El problema:
Continúa el texto sobre la responsabilidad penal de los adolescentes en Colombia a partir de su última oración.

##### Texto extraído #####

Por: Juanita Tovar.
La serie Adolescencia trasciende cualquier innovación cinematográfica al capturar, mediante un impactante plano secuencia, la complejidad emocional y existencial de esta etapa vital. Cada decisión se presenta como irreversible, cada error como eterno, reflejando el territorio incierto en el que transitan millones de jóvenes. Esta representación cruda e incómoda funciona como espejo de un sistema social que oscila entre la protección y el castigo, sin ejecutar con eficacia ninguno de los dos.
Durante décadas, el derecho penal colombiano adoptó un enfoque paternalista hacia los menores, basado en su inimputabilidad absoluta. Esta visión, heredada del positivismo del siglo XIX, asumía que los adolescentes no eran plenamente conscientes de sus actos. Sin embargo, el incremento de delitos juveniles violentos en los años 90 y 2000 expuso las fallas de este modelo, pues al priorizar la protección sin exigir responsabilidad, se fomentaba una impunidad que debilitaba el sistema penal.
La Ley 1098 de 2006 y la creación del Sistema de Responsabilidad Penal para Adolescentes (SRPA) marcaron un cambio hacia teorías funcionalistas influenciadas por el derecho penal alemán. Esta nueva visión reconoce al menor como sujeto de derechos y deberes, y busca un equilibrio entre sancionar y educar. Aunque el proceso es diferenciado, contempla consecuencias reales que sostienen la legitimidad del sistema sin caer ni en la indulgencia excesiva ni en el punitivismo adulto.
A pesar del avance normativo, el modelo sigue siendo objeto de debate. Las altas cifras de reincidencia y el deterioro institucional del ICBF evidencian que la transformación legal no es suficiente. La raíz del problema sigue en la exclusión social, la desestructuración familiar, el consumo de drogas y la falta de oportunidades.
La Fiscalía reportó en 2023 más de 12.000 adolescentes vinculados a procesos penales, con alzas preocupantes en delitos como el microtráfico y los homicidios. Lejos de confirmar una generación más violenta, estos datos revelan el fracaso de una estrategia centrada en el castigo tardío. La figura del “gamín” de los años 80 y 90 ha sido reemplazada por jóvenes reclutados por redes criminales que los instrumentalizan en actividades ilícitas, convirtiéndolos en agentes de riesgo más sofisticado.

##### Material extraído #####

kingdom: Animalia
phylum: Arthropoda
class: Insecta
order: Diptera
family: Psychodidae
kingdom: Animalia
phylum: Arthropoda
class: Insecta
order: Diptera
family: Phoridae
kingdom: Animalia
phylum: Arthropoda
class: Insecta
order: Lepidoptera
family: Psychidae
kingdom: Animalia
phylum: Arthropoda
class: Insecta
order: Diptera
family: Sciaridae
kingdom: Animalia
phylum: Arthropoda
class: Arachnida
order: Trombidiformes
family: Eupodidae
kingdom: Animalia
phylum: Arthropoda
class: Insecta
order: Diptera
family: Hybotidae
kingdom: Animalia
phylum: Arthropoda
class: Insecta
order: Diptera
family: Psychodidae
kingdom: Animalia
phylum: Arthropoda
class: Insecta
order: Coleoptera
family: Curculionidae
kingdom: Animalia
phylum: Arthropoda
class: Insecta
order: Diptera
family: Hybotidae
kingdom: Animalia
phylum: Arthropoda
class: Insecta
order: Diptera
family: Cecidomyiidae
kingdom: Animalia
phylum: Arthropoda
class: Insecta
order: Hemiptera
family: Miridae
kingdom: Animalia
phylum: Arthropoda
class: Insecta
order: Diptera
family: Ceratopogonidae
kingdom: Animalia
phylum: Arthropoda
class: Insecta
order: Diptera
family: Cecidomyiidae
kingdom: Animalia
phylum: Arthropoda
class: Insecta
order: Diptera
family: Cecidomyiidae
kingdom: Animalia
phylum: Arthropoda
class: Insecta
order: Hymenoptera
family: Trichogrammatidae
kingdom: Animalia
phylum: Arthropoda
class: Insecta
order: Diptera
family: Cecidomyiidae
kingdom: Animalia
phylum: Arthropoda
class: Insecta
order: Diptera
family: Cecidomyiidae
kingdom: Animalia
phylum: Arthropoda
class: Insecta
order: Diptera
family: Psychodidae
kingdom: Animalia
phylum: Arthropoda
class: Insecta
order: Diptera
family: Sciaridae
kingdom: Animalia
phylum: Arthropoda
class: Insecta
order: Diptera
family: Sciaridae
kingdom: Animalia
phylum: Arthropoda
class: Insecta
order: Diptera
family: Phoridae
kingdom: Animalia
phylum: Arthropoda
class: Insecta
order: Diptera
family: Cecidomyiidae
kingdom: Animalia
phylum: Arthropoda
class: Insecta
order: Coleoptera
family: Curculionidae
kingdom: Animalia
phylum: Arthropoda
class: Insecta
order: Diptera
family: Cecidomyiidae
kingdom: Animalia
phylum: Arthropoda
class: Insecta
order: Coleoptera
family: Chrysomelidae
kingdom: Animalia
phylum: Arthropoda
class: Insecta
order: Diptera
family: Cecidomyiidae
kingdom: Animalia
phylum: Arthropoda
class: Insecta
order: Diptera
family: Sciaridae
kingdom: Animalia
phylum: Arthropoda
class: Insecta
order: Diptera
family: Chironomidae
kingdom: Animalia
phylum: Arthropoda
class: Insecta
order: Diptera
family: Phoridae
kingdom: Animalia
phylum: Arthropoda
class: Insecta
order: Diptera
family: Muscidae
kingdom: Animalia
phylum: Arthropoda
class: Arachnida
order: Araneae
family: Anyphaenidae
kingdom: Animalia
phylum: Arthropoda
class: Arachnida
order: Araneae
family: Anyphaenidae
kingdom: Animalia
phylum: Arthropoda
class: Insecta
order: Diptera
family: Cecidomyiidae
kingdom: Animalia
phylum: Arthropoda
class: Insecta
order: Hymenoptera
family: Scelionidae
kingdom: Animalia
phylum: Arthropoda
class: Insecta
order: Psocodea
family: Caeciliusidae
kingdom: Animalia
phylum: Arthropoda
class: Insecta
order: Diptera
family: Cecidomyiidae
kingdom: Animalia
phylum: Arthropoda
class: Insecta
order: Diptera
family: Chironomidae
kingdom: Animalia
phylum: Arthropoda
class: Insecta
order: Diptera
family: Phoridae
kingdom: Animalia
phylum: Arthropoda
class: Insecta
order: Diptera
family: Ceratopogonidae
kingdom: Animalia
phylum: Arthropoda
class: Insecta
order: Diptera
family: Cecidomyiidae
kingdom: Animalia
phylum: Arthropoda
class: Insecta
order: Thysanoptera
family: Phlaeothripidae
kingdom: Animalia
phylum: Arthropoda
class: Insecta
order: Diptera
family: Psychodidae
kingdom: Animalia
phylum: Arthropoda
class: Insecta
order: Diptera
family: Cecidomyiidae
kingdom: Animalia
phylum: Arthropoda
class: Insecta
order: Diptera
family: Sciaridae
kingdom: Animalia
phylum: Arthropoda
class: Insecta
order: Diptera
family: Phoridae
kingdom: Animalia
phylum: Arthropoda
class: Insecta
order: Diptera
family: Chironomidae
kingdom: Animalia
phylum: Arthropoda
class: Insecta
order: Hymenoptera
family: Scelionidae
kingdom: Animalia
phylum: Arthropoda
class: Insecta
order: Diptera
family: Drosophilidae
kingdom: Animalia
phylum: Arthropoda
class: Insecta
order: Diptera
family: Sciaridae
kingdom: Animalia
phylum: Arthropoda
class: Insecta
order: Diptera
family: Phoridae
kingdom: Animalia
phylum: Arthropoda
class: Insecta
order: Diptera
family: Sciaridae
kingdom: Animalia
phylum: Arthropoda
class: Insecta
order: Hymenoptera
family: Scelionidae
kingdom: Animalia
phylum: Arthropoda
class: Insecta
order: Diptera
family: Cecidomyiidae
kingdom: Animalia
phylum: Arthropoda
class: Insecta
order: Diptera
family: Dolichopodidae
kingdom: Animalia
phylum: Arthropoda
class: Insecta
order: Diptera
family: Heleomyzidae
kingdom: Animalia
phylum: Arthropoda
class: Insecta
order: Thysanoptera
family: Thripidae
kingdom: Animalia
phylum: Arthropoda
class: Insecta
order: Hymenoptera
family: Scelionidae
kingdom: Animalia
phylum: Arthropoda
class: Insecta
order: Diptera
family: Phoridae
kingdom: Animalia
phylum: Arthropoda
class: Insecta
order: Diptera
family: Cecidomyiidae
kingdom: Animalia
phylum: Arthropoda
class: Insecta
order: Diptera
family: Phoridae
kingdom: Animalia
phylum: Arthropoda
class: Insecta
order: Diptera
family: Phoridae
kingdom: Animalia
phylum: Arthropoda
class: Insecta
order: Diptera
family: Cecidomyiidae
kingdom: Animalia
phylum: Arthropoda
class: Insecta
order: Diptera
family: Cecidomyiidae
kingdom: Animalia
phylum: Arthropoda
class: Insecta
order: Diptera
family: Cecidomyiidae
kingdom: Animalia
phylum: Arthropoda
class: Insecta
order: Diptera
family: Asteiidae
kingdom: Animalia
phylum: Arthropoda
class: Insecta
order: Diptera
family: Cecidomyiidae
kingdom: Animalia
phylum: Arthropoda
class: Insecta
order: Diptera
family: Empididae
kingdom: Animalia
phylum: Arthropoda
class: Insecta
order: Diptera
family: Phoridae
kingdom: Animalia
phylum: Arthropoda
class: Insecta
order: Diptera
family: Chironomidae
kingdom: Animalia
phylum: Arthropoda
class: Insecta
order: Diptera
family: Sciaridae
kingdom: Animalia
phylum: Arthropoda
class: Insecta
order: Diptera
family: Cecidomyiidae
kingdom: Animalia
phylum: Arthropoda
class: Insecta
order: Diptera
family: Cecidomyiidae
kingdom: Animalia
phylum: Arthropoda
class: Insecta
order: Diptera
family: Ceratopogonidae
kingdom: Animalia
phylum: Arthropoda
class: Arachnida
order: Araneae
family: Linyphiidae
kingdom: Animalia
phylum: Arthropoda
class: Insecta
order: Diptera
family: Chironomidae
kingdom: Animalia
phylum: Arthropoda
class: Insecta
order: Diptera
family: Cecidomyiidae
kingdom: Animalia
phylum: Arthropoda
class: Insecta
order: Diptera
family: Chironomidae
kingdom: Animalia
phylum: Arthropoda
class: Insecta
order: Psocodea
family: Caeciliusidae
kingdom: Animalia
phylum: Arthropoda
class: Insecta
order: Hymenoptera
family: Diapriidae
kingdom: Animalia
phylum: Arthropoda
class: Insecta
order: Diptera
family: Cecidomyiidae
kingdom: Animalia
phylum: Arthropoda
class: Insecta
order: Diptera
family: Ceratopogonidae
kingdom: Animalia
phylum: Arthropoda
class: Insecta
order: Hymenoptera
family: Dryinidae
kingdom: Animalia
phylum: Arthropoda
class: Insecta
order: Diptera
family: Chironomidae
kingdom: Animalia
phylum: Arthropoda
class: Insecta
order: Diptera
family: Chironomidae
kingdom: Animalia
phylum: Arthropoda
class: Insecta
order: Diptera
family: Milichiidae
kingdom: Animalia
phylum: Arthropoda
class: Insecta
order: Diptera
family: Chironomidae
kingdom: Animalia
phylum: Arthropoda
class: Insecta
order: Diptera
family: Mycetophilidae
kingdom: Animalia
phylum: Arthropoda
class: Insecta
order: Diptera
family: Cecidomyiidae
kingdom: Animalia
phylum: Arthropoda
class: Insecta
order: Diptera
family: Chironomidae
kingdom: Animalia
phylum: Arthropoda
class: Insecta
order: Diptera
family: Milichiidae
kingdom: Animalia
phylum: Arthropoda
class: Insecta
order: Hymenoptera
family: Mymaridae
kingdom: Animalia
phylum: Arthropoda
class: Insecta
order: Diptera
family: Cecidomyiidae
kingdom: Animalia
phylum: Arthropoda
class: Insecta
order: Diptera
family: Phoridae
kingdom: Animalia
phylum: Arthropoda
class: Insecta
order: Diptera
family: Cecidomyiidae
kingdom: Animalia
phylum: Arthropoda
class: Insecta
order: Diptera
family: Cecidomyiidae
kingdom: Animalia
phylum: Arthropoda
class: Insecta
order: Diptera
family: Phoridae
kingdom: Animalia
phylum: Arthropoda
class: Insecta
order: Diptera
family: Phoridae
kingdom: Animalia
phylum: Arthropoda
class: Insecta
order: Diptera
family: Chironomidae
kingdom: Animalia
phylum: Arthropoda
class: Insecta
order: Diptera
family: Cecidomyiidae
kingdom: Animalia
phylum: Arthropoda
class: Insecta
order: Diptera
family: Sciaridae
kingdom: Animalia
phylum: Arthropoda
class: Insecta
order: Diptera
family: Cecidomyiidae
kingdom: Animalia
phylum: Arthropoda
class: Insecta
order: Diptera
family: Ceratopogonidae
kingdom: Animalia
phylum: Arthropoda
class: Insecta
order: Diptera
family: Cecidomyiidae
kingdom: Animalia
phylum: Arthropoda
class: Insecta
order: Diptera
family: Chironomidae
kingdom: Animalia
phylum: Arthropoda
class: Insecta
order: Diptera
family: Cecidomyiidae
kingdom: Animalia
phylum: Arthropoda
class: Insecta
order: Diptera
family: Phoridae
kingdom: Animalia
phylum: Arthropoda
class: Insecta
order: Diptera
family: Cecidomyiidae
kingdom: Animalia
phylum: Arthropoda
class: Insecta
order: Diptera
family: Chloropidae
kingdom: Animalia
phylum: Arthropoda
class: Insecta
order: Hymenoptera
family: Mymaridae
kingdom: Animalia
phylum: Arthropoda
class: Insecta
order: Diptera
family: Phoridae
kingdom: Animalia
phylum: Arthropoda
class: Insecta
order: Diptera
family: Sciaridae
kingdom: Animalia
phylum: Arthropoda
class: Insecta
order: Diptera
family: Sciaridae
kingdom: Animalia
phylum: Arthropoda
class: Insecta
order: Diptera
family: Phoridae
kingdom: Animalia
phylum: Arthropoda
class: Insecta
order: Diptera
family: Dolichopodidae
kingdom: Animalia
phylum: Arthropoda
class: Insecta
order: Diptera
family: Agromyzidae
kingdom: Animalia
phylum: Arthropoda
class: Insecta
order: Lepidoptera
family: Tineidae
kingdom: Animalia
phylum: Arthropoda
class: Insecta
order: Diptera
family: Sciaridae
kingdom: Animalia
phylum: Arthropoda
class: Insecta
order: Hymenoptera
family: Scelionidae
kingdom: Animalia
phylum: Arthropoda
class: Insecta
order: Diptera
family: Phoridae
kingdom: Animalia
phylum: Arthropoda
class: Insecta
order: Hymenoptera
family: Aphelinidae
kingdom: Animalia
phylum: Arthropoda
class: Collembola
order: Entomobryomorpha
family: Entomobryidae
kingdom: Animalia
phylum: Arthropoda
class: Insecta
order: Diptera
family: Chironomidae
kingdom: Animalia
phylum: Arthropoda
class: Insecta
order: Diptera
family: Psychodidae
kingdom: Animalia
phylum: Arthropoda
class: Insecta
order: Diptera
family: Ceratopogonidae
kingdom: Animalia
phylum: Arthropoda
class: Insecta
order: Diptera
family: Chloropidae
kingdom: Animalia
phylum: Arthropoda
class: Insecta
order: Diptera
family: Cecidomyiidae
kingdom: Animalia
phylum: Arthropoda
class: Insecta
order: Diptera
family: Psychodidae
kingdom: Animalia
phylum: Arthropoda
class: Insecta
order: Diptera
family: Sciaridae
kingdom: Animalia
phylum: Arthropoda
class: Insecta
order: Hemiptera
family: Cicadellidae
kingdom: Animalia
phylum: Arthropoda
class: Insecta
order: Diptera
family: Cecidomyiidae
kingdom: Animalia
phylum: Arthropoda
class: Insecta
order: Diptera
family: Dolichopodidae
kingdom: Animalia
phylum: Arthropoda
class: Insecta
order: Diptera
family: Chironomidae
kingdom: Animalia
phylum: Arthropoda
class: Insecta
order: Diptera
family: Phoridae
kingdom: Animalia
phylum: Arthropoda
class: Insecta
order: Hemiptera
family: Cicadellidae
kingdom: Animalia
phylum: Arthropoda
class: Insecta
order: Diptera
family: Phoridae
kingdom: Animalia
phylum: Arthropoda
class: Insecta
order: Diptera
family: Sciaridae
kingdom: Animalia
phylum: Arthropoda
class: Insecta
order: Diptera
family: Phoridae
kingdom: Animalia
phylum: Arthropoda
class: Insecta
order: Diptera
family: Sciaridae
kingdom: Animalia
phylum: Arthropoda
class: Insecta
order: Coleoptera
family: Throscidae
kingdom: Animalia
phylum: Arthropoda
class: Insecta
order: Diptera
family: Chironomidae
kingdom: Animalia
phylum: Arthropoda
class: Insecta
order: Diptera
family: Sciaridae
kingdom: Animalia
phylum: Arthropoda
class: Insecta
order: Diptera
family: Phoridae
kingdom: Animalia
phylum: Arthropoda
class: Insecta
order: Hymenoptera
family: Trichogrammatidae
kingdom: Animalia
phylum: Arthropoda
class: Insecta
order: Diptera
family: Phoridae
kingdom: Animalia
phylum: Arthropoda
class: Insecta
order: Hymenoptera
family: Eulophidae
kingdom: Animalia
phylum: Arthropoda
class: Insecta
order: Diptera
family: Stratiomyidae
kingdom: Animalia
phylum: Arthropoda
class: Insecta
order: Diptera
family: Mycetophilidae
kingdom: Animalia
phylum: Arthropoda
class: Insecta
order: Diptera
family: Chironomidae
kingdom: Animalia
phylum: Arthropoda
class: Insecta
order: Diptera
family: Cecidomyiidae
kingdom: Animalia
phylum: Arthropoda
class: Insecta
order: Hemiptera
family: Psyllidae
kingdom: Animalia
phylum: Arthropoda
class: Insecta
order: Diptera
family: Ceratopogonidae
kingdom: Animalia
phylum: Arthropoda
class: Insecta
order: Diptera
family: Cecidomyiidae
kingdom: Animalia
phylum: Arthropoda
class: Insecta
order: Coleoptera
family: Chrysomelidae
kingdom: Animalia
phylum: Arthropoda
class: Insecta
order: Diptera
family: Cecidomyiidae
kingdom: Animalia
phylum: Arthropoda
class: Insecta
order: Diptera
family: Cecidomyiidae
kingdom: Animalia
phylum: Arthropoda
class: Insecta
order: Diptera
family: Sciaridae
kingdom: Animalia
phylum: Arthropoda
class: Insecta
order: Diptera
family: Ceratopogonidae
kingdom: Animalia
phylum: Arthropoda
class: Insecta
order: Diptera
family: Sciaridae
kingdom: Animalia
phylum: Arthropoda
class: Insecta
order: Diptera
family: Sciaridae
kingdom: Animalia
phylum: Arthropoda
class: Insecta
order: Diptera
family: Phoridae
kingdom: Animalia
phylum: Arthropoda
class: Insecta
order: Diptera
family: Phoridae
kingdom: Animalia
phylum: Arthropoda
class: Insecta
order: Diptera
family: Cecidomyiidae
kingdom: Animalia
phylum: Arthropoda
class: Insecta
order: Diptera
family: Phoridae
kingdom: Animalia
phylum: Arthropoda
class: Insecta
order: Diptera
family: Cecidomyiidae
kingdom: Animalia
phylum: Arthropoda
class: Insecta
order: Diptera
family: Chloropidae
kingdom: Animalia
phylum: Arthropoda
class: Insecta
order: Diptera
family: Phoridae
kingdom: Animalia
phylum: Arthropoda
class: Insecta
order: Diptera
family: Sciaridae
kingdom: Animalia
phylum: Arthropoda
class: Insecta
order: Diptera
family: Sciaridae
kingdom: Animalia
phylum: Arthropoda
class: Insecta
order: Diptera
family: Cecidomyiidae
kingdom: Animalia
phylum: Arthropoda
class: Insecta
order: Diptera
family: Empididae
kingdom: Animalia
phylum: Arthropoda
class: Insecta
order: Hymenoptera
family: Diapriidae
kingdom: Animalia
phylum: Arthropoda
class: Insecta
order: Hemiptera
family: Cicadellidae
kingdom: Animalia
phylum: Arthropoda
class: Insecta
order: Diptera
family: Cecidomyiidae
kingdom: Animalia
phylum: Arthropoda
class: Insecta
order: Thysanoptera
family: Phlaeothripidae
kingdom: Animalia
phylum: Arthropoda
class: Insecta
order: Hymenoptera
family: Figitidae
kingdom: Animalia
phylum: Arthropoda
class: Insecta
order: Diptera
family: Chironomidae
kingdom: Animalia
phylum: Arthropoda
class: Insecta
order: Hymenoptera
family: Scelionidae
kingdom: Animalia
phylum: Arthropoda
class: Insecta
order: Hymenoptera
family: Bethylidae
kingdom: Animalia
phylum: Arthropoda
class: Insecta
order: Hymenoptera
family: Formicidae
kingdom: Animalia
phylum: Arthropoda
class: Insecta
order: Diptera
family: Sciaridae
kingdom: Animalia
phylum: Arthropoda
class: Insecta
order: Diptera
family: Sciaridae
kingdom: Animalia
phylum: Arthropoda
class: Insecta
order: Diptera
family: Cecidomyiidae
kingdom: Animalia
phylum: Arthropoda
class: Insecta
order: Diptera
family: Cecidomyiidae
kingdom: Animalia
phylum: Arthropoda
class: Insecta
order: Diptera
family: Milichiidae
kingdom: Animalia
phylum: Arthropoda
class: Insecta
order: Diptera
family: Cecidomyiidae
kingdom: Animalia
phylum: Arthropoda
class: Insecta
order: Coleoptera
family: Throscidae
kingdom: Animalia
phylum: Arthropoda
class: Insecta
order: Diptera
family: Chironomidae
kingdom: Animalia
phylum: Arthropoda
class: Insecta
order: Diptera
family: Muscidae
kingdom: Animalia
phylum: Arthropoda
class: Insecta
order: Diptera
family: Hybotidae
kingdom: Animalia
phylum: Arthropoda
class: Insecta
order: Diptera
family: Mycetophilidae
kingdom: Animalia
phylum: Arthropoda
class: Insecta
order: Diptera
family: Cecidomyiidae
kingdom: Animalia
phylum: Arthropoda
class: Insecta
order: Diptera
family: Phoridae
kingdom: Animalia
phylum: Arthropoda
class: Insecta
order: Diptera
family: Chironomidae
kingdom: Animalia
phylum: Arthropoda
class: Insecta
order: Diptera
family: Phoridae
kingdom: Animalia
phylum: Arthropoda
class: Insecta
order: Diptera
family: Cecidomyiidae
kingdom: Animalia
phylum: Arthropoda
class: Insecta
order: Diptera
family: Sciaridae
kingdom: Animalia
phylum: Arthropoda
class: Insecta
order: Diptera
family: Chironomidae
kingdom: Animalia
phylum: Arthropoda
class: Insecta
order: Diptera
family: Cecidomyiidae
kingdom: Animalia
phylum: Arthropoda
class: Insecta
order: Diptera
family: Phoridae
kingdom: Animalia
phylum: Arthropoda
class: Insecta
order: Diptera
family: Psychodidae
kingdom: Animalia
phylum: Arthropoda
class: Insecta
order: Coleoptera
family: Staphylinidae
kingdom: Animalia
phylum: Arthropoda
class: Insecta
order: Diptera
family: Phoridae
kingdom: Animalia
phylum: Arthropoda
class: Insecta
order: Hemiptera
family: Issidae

#####

Espacio de respuesta:
El sistema está saturado: escasean los centros especializados, los procesos judiciales se dilatan y las medidas pedagógicas muchas veces se reducen a actividades simbólicas. La serie Adolescencia muestra con crudeza esta realidad: sus personajes no son monstruos, sino víctimas de hogares fragmentados, de una era digital que funciona como cáncer para niños y jóvenes, de escuelas excluyentes y de un Estado que llega tarde, cuando el daño ya está hecho.
Paralelamente, una crisis silenciosa golpea la salud mental juvenil. Estudios de la Universidad de los Andes indican que uno de cada tres estudiantes ha sufrido acoso escolar, y uno de cada cinco ha pensado en el suicidio. Las redes sociales han amplificado el matoneo, convirtiéndolo en una agresión permanente y viral, que deja secuelas emocionales profundas. Esto obliga a replantear cómo juzgamos la conducta delictiva cuando muchas veces los agresores son también víctimas invisibles.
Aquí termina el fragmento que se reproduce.